The massive applications — amid historic unemployment — quickly overwhelmed the government agencies running the program. Many of those agencies had been neglected for years, with underfunded staff relying on decades-old computers to process a historic number of requests for financial aid. As a result, millions of Americans saw massive delays in receiving aid, creating chaos that could be easily exploited by fraudsters, many of whom stole the identities of innocent Americans to get weekly checks in their name.
‘A Magnet for Scammers’: Fraud Raises Billions from Pandemic Unemployment Benefits
“Hundreds of billions in pandemic funds attracted fraudsters seeking to exploit the UI program — resulting in historic levels of fraud and other improper payments,” said Larry Turner, the Department of Labor’s inspector general, in a statement.
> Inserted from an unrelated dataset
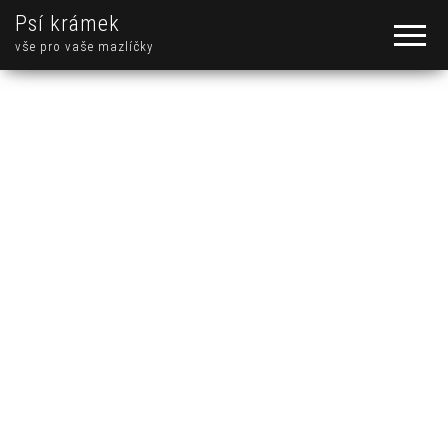
Psí krámek
vše pro vaše mazlíčky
Studying the program between March and October 2020, the inspector general initially found more than $16 billion in potential fraud in key risk areas. But the watchdog recently began warning that the total was likely to rise, perhaps significantly. Testing before Congress in March, Turner said there may have been $163 billion in overpayments, a term that includes both fraud and money wrongly sent to innocent Americans. The amount was a projection, based on a sample of federal spending to calculate the total misspent of the nearly $900 billion in unemployment benefits paid during the pandemic.
On Thursday, federal watchdogs linked their latest estimate with new criticism of the Department of Labor, raising concerns that researchers’ access to state unemployment data — to further detect fraud — could be compromised after 2023. The issue, which dates back to an internal government dispute reported by The Post this year, has previously prompted the Inspector General to sound the alarm over his ability to oversee.
But the Department of Labor described the allegation in its formal response as “not fair”, citing that it has yet to review existing regulations. Separately, a White House official said on Thursday that the administration is working to address the data access issue. The person spoke on condition of anonymity to describe private conversations.
The sheer scale of the theft has already sparked a spate of federal enforcement actions, including this week when a federal court sentenced an Illinois man to 39 months in prison for fraudulently obtaining unemployment benefits while incarcerated. The Biden administration has similarly stepped up its work to address the problem, including by considering new government policies designed to address identity theft in federal programs.
On Capitol Hill, Senator Ron Wyden (D-Ore.), who chairs the Senate Finance Committee, praised the “strong effort to identify criminals.” But the senator on Thursday stressed the need for a legislative overhaul of the unemployment benefit system.
“I have long said that we need a national set of technology and security standards for state systems to better prevent this type of fraud, and we will continue to work to push through our reforms,” he said.